/effocr

A model(ing framework) for sample efficient OCR

Primary LanguagePython

EffOCR

This repository contains the official implementation of EffOCR. EffOCR is an OCR architecture that emphasizes sample (and computational) efficiency without compromising on accuracy! EffOCR accomplishes this by treating text recognition not as a sequence/language modeling task, but as a metric learning/image retrieval task.

EffOCR vs.
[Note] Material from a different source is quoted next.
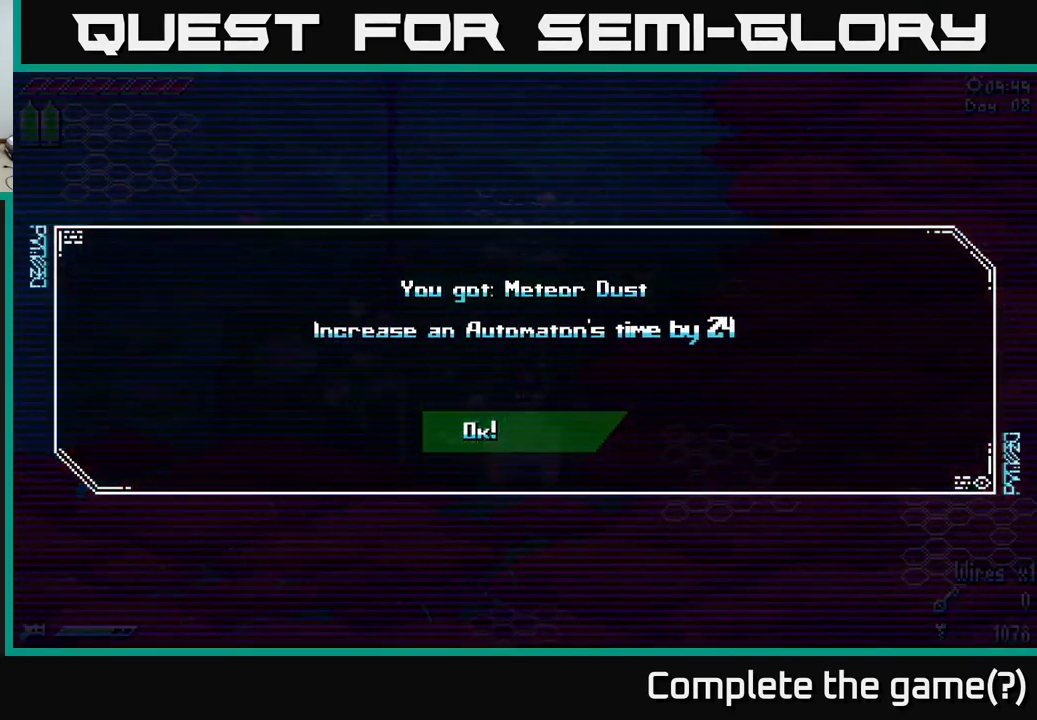
{"buttons": [], "left_stick": "up", "right_stick": "center", "events": [[167, "A", "down"], [300, "A", "up"], [483, "left_stick", "up"]]}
Seq2Seq

EffOCR is comprised of two modules, trained separately:

  • a localizer, an object detector that is fine-tuned for the purpose of detecting characters/letters/glyphs/words in an image of text; and
  • a recognizer, which classifies/assigns identities to localized glyphs.

In this repo, we provide tools for training your own EffOCR models for your particular documents of interest, as well as for running fast and accurate inference on new samples.

Installation

Clone this repo, then install requirements.txt in an environment with Python >= 3.7. (To accommodate downloading GPU-compatible FAISS, as referenced below, it can be useful to first set up and activate a conda environment before installing these required dependencies.)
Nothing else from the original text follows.